Il Campidoglio mette i paletti alla riforma Madia

La proposta di De Vito, presidente dell'assemblea capitolina. Giusto tagliare le partecipate ma Ama e Atac non possono farcela con un unico amministratore

Il Campidoglio prova a mettere dei paletti alla riforma Madia per la riorganizzazione delle partecipate. Attenzione però, è bene chiarire subito un concetto. A Palazzo Senatorio pensano che la sforbiciata alla miriade di società pubbliche sia sacrosanta. Solo che bisogna trovare il modo di adattarla alle singole esigenze, come quella romana.

Ed è proprio questo uno degli orientamenti emersi nel corso di un convegno questa mattina nella sala della Protomoteca, interamente dedicato al recepimento del testo unico in materia di riorganizzazione delle partecipate in pancia agli enti locali.

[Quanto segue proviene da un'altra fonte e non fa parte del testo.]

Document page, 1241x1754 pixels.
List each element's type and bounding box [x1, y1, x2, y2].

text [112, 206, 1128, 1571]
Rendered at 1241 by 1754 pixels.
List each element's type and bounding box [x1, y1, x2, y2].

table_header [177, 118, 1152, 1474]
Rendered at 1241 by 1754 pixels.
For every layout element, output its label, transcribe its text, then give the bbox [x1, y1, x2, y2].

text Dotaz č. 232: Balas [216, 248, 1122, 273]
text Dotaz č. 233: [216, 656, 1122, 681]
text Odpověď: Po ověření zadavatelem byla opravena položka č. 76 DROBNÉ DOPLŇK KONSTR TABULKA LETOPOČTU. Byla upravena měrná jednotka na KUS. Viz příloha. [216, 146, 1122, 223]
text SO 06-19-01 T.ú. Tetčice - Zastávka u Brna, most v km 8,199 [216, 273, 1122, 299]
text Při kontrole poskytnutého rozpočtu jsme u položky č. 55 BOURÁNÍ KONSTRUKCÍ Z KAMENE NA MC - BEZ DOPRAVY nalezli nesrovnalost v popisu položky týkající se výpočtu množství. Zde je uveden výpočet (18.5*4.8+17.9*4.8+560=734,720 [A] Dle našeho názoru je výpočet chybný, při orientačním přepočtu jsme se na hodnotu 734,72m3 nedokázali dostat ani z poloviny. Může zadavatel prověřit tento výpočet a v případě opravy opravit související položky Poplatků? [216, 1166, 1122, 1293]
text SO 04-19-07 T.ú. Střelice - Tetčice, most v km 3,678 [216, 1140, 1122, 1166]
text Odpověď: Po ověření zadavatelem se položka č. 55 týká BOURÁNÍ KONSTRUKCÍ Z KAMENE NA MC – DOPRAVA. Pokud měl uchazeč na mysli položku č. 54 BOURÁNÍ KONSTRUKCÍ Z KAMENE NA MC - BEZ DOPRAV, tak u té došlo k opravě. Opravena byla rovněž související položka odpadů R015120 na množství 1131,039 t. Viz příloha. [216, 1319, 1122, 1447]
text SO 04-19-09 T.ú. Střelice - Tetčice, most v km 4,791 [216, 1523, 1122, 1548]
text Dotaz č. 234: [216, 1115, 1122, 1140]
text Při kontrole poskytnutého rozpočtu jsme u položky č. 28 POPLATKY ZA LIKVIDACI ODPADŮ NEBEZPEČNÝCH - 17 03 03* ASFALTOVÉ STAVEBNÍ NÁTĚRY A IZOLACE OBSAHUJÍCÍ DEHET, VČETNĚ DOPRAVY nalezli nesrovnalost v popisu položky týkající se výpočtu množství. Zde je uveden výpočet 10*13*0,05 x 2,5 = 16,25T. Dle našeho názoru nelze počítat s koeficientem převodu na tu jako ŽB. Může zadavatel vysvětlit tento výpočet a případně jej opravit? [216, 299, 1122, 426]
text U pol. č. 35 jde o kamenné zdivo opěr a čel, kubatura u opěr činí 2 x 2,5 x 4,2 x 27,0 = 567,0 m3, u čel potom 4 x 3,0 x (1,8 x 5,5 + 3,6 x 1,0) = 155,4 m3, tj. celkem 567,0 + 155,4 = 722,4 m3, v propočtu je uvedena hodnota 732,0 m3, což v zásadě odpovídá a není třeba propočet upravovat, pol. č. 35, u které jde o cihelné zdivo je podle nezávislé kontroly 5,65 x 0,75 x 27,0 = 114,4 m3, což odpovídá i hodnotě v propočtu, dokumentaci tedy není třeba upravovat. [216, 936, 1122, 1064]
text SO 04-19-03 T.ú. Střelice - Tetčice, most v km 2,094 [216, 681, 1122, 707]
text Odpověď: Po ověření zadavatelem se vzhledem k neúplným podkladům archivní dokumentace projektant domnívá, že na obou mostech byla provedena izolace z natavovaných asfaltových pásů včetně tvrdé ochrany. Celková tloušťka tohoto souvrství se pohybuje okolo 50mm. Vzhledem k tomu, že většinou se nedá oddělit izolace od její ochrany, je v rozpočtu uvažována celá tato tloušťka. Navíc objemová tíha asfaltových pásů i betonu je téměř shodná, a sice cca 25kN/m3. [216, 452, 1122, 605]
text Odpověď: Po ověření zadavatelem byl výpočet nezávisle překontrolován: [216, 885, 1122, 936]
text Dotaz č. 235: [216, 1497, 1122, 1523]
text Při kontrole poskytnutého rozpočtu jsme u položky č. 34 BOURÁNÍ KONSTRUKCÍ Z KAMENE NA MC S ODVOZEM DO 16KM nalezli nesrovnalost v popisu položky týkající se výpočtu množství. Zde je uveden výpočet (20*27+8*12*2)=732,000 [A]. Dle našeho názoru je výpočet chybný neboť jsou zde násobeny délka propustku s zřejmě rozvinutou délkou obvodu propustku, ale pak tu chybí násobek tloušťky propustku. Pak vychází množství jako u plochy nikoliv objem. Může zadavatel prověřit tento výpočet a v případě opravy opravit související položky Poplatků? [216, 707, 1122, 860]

A mettere le mani avanti è stato Marcello De Vito, presidente dell’assemblea capitolina, per il quale “la riforma Madia introduce novità anche per quanto attiene la governance, come la riduzione ad amministratore unico, ma su cui dovremmo confrontarci in relazione ad alcune realtà del Comune di Roma. È chiaro che la legge fa una previsione generale e astratta, poi bisogna calarla nelle singole realtà. Nel Comune di Roma ci sono realtà peculiari come Atac e Ama, aziende da 12 mila e 8 mila dipendenti, che potrebbero risultare difficili da gestire con un amministratore unico”.

In altre parole, sì alla riforma ma con dei correttivi. E non è certo un caso che nel piano messo a punto dall’assessore Massimo Colomban, appena presentato alla commissione Bilancio, prevede il ritorno dei board societari a tre membri, in sostituzione del tandem amministratore unico-direttore generale. E’ probabile dunque che da qui a qualche mese lo staff di Colomban studi il modo per adattare i dettami della riforma alle esigenze delle partecipate romane.

D’altronde, ha annunciato lo stesso De Vito, c’è tempo fino alla fine di settembre per rendere pienamente operativa la riforma e recepirne i cardini. “Inizialmente il termine era il 23 marzo, ora è il 30 settembre. Vedremo in base all’emanando decreto da parte del Governo. L’Assemblea capitolina dovrà esaminarlo, sui tempi vedremo, sicuramente ci prenderemo lo spazio necessario che la legge consente”. Certamente, una volta entrata a regime la riorganizzazione, con le prime sforbiciate alle spa poco efficienti, occorrerà affidare la vigilanza a un’ente preposto. In questo senso, De Vito ha candidato l’Agenzia per i servizi erogati ad oggi incaricata di verificarne la qualità.

Chi sta cercando di bruciare le tappe è Ama, rappresentata per l’occasione odierna dal dg Stefano Bina. Il quale ha rivendicato l’attivazione di controlli interni, alleggerendo l’azionista Comune di un’incombenza tutt’altro che poco impegnativa. “Abbiamo avviato un controllo non solo del suo funzionamento ma della correttezza dei processi attuati, abbiamo implementato un sistema di controllo analogo, che consente a Roma Capitale una verifica continua dell’attività aziendale, con reportistiche finalizzate che permettono un doppio livello di controlli”.

Colomban ha in ogni caso promosso nella sostanza la riforma Madia voluta dal ministro della Funzione Pubblica Marianna non mancando di sottolinearne i vantaggi. “La legge Madia la trovo già un passo avanti, una buona legge. E’ buono già dire che le partecipate pubbliche non devono andare in contrasto con un mercato delle imprese che dovrebbe essere libero, come stabilisce l’Europa, e che sfoltirà le 8500 partecipate italiane, permettendo anche al Comune di Roma di sfoltire quelle oltre 30 società che ha, vuol dire risparmiare e quando parliamo di soldi pubblici, cioè di soldi dei cittadini, è chiaro che è una cosa doverosa”.